Each character plays a role in the failed coup, determined by rolling on the Failed Coup: Character Roles table or choosing an appropriate entry.

Failed Coup: Character Roles
d6 Character’s Role
1 Facilitator. You wouldn’t benefit directly from the new power structure, but you’d benefit enough.
2 Beneficiary. This was your chance for glory. Your chance to rise above them all.
3 Voyeur. You should have prevented the power grab from happening. Your inaction makes you culpable.
4 Opportunist. You saw the opening and shared it with those who’d help you take advantage of the situation.
5 Patsy. You might have been tricked into helping, but you helped all the same.
6 Traitor.
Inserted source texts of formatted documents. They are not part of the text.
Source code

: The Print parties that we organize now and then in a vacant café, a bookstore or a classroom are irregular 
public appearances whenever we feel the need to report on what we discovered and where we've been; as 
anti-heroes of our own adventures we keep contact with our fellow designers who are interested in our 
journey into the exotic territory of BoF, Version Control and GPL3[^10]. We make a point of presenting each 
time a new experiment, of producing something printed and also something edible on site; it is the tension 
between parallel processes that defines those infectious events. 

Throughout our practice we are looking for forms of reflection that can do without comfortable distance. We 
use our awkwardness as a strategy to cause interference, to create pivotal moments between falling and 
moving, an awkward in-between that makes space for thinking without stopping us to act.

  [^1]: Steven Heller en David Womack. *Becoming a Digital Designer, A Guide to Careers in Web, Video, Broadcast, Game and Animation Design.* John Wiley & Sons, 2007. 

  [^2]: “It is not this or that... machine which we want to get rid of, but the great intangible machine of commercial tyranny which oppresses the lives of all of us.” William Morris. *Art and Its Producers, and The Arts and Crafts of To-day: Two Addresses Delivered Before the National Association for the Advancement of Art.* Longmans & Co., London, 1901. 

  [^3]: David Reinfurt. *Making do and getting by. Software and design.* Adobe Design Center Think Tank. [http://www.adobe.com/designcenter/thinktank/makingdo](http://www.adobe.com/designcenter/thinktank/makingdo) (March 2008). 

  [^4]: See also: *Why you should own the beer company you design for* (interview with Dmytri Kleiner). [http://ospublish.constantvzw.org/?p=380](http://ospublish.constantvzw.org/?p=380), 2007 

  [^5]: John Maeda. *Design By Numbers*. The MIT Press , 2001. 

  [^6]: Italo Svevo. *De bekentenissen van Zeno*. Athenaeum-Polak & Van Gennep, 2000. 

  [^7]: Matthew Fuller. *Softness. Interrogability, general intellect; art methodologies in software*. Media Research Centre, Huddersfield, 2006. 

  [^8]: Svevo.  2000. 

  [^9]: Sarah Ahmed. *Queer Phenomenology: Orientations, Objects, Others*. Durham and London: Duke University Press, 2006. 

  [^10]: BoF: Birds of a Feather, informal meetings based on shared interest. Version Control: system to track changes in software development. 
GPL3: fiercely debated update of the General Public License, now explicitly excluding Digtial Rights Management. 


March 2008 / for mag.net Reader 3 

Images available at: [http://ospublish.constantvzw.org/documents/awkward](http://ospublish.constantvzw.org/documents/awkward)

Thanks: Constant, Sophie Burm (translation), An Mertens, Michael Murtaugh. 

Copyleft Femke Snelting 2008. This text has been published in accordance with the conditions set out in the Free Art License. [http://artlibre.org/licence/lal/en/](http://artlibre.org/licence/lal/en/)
You’d been looking for chance to lay your ally or superior low. You thought this was it.

Failed Coup Consequences

Those opposed to the attempted coup didn’t take the characters' treachery lightly. Determine how the coup’s intended target turned the tables on the characters by rolling on the Failed Coup Consequences table or crafting some worse situation.

Failed Coup Consequences
d6 Failed Coup Consequences
1 You’ve been ousted by the same group you sought to subvert. They’ve taken everything from you, and they plan to take more.
2 The whole opportunity was a set-up! Now your former target is conducting a campaign of retribution against you.
3 You were a moment too late. A rival swept in and deposed your target. Now you’re all that stands between them and total control.
4 Your target had allies you didn’t realize—interests from outside the city that now seek reprisal.
5 Your efforts were rebuked handily. You didn’t realize your target had such a weapon at their disposal, but now they’re using it to hunt you down.
6 One of your own ratted you out. Now you’re all being hunted, but one of you is a traitor among traitors.